He, she and God: Womens equality is a Divine right

On a recent Friday evening, my 16-year-old daughter led services at Kol Haneshama synagogue in Jerusalem. In a secular society that sees the Orthodox world as too extreme, Reform synagogues like Kol Haneshama fill a critical spiritual need.

What is unique about houses of worship like Kol Haneshama, and about the Reform movement in general, is that my daughter could stand in front of a congregation and lead it in prayer.

As a woman, she is an equal partner in helping to create the religious atmosphere that enables Jews to reach God. This is the Reform Movement's greatest contribution to the Jewish world.

I say "Jewish world" and not "religious Jewish world." If one sees, as I do, instituting egalitarianism as a Divine imperative, then the consequences can only be a better society, with improved relationships between men and women.

And here I part ways with some of my liberal colleagues who see religious pluralism as the crowning achievement of a democratic society.

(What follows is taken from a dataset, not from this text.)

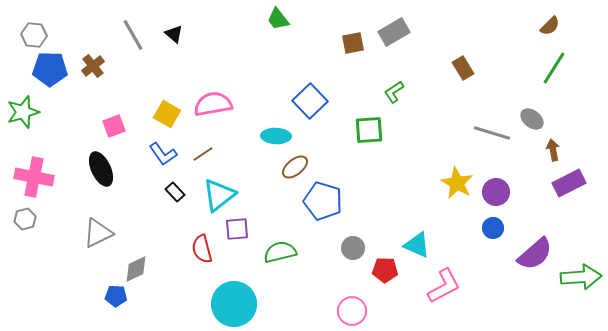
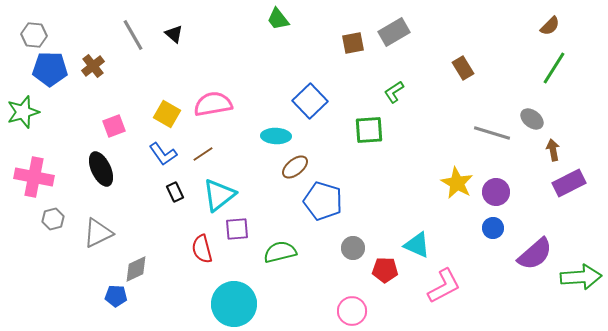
black rectangle at (175, 192): rotated 18 degrees clockwise
gray hexagon at (25, 219): moved 28 px right
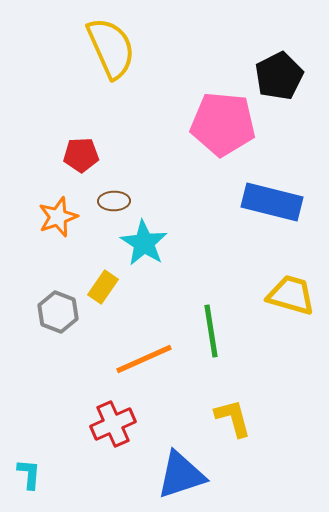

Pluralism as a concept must come second to equality. Why? Because pluralism connotes tolerance, which by definition is a grudging, negative term.

Religious freedom, another code-phrase for liberals, is no more helpful in setting the parameters of a truly democratic society. For under its banner all manner of behaviors would have to be tolerated, including discrimination against women.

Over the centuries, male rabbis, schooled in the sociological realities of their times, interpreted halachah in a way that served their male egos. They totally disregarded the Divine thrust toward equality of the sexes that was clearly present at creation.

We liberal religionists must not become complicit partners in their disregard.

Conservative Jews in Israel would not allow my daughter to chant Torah in their synagogue. They also would not allow her to be the 10th person making up a quorum in a house of mourning, thus denying a female mourner the opportunity to recite Kaddish over, for example, the death of her father.

For Conservative or any other Jews to justify such inequality by hiding behind the cloak of pluralism is totally unacceptable.

Equality is a God-given right. To request, therefore, that the Reform Movement, which nurtures this right, be "tolerated" in the name of religious freedom is to reduce the glorious creation of the universe and the Divine spark in each of us to a political parlor game.

Reform Judaism deserves its rightful place in the Jewish world precisely because in its name a 16-year-old girl can stand before God and the people of Israel. Orthodoxy's refusal to recognize this Divine thrust toward equality will eventually leave it relying on pure (read: impure) coalition partnerships to protect its religious turf.

Ultimately such machinations will not stand the test of time, for God never intended the human race to be divided into "superior" and "inferior" halves.

Kabbalah expounds the theory that before releasing a soul for life on earth, God splits it in two. When these two parts find one another in life, their encounter is true love and their union fulfills the biblical saying: "And they shall be of one flesh" (Genesis 2:24).

That unity — two divinely inspired, equal halves making up one whole — surely dates from the very beginning of time. Any religious movement that refuses to embrace this expression of the Divine thereby removes itself from the protective cover of religious pluralism and religious freedom.

It is time for those in the non-Orthodox religious camp to stop begging for tolerance from Israel's Orthodox religious establishment. For how can one stream of Judaism expect to be accepted by another that has, embedded in its ideological being, a theological mooring that is intolerant in nature?